I was on the phone to my elderly mother, and once we’d made arrangements to meet for lunch, she said, “Well, at least that’ll give me something to do.”
I asked her if she often found herself with nothing to do, or at a loose end, and she told me that these days she regularly got really bored.
She’s always been a woman with many interests, but recently they seem to have lost some of their thrall for her. I was reminded of nothing so much as a child (me perhaps) in the summer holidays, complaining of being bored and having it pointed out (by her perhaps) that there were plenty of toys and games around for stimulation and amusement, not to mentioned the great outdoors, which should be full of wonder and interest to any enquiring mind with time on their hands.
Oh the irony.
Then I recalled that at our shared lunches, she often failed to finish her main meal, but could always find room to squeeze in a portion of sticky toffee pudding. Another behaviour I recognised from childhood; the reasoning that somehow sweets go to a different part of your tummy.
Could it be that these two sections of our communities could help each other out here? If we have small children and elderly citizens complaining of being bored, wanting some stimulus from another human - wanting someone to play with - could we not put them together?

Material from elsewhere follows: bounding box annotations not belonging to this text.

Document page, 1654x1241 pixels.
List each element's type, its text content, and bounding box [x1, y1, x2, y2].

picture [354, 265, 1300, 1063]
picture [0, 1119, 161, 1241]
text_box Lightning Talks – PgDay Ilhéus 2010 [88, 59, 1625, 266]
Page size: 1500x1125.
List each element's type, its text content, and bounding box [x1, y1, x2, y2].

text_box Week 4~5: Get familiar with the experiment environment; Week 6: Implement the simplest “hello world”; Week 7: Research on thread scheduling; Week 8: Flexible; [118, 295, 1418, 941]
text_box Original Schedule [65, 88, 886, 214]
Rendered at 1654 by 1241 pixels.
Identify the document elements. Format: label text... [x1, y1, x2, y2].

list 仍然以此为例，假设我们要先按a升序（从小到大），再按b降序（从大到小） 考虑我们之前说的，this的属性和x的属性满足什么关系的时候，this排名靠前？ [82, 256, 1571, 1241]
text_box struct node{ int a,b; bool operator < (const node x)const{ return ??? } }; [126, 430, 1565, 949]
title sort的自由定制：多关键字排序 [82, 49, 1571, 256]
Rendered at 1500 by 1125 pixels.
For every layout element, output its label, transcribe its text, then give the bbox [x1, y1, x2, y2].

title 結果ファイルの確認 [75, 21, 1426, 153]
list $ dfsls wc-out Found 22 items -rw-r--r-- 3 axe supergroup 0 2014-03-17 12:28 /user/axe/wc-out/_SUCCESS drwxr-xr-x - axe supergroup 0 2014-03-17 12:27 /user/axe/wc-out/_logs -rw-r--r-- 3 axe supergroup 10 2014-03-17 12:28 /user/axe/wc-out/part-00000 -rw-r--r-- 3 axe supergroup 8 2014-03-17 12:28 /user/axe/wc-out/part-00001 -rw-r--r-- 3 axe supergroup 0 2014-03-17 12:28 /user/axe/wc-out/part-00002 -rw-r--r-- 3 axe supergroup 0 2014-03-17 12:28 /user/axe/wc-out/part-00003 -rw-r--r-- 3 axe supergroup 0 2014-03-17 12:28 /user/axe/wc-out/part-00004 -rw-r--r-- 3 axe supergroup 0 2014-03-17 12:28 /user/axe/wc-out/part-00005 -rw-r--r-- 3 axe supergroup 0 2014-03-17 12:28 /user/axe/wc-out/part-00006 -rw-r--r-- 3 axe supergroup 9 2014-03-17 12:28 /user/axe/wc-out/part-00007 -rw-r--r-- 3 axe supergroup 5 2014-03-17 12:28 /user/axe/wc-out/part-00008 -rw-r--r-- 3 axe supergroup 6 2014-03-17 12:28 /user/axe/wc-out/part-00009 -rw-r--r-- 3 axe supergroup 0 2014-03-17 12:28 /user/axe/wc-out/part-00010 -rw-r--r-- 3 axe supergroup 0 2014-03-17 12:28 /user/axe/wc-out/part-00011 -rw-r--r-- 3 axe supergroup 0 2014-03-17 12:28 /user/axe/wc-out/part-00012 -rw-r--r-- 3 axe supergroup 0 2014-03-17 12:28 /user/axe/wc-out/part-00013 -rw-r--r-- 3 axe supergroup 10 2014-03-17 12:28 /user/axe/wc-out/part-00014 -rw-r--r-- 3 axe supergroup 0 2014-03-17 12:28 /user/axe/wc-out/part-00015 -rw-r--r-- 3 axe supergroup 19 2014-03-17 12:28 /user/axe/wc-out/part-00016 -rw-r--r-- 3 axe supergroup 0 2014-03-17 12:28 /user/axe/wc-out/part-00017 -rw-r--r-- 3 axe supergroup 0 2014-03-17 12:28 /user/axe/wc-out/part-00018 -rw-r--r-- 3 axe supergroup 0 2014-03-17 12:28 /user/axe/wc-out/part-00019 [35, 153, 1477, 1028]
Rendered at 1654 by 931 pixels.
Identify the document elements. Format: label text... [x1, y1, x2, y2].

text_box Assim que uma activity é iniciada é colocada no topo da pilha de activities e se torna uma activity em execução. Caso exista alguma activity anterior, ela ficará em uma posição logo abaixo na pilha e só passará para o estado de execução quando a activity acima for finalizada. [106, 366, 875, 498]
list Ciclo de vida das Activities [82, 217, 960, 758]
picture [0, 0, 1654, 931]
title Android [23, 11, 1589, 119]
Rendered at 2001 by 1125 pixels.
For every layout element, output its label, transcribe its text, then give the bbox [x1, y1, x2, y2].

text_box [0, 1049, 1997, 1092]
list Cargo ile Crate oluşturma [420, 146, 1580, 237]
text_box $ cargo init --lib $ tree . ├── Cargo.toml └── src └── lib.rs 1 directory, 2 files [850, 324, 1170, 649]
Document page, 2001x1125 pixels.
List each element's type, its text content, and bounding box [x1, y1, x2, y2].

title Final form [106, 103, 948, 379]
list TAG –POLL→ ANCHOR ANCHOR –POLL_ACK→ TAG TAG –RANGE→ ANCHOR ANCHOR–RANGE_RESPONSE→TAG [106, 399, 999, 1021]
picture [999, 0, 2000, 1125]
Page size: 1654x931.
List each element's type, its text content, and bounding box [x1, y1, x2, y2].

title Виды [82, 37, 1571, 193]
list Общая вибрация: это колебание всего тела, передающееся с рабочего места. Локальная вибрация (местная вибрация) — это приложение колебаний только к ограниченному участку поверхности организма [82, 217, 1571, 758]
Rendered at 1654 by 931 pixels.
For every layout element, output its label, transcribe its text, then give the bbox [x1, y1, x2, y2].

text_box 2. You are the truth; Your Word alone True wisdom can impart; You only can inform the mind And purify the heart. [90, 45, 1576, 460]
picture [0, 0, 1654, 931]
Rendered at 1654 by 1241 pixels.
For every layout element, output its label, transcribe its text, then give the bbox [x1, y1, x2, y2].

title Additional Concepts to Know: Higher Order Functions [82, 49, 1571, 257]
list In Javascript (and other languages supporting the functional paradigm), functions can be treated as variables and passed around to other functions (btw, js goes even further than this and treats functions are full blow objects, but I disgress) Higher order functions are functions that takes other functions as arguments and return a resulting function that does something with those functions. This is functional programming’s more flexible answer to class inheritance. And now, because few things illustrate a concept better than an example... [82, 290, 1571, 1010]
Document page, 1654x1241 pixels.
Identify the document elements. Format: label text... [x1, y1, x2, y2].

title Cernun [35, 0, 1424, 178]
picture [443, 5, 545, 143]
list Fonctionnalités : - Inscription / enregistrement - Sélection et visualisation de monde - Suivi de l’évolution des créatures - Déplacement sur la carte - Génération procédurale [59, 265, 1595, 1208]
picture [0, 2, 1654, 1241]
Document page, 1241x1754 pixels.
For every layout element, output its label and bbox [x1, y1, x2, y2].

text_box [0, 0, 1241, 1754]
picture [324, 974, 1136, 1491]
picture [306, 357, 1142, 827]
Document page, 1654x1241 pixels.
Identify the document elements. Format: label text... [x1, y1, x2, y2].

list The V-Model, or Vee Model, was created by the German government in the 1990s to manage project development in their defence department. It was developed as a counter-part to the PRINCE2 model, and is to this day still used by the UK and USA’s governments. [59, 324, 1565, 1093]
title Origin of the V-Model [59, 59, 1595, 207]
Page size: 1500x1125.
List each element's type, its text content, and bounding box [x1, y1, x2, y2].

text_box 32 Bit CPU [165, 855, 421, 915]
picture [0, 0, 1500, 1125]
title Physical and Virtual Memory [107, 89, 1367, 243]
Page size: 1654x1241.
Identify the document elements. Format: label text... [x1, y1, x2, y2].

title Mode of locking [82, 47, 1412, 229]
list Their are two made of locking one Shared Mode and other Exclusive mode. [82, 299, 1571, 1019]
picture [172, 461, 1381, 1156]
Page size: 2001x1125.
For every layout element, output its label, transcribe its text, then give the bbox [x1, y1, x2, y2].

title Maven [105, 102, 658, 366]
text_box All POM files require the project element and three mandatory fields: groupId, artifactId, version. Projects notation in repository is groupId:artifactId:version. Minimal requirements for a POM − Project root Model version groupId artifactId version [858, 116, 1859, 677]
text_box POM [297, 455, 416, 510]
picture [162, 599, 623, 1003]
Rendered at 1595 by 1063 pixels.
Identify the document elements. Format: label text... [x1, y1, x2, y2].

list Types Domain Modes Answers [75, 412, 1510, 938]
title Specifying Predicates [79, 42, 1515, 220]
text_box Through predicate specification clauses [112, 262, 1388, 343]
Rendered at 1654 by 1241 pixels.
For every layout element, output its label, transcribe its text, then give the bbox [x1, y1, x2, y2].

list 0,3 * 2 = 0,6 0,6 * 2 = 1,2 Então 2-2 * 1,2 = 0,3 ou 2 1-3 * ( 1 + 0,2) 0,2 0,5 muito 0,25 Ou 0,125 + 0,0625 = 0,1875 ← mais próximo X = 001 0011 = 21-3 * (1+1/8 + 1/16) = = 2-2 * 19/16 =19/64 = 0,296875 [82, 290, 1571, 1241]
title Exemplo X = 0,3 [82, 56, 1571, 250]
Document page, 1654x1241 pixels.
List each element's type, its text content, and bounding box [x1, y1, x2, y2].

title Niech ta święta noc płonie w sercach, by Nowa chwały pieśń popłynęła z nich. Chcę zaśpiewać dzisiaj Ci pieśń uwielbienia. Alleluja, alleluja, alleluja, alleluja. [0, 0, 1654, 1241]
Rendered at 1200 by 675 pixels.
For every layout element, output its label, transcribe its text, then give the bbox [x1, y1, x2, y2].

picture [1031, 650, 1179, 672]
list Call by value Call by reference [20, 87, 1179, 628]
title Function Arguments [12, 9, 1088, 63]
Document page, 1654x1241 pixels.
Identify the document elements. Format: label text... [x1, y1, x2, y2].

There have been experiments along these lines in the UK, and, more prolifically, in the USA. The positive impact on the residents of old people’s homes who have had pre-schoolers regularly visit has been shown beyond argument, but what about the children? The experience encompasses a great deal of learning for them, particularly in what we would normally refer to as PHSE, but over and above that, it’s the growth in confidence that is most striking.
I think it’s to do with the children feeling useful, knowing they have a role to play in both encouraging and physically aiding the old folk to take part in activities. They empirically understand the challenges of old age, they are dealing with some of the same issues of powerlessness themselves. They develop a sense of responsibility towards the elderly people with whom they are interacting, and have many and varied of their own needs met in return.
In times gone by, as we tended to live in larger groups of extended families, young children would have benefitted from spending time with older generations on a daily basis. These days, it’s up to us to ensure that we don’t lose the value of this interaction for those at both extremes of age within our community. So why not make the effort to bridge that generational gap and rescue both sides from their boredom?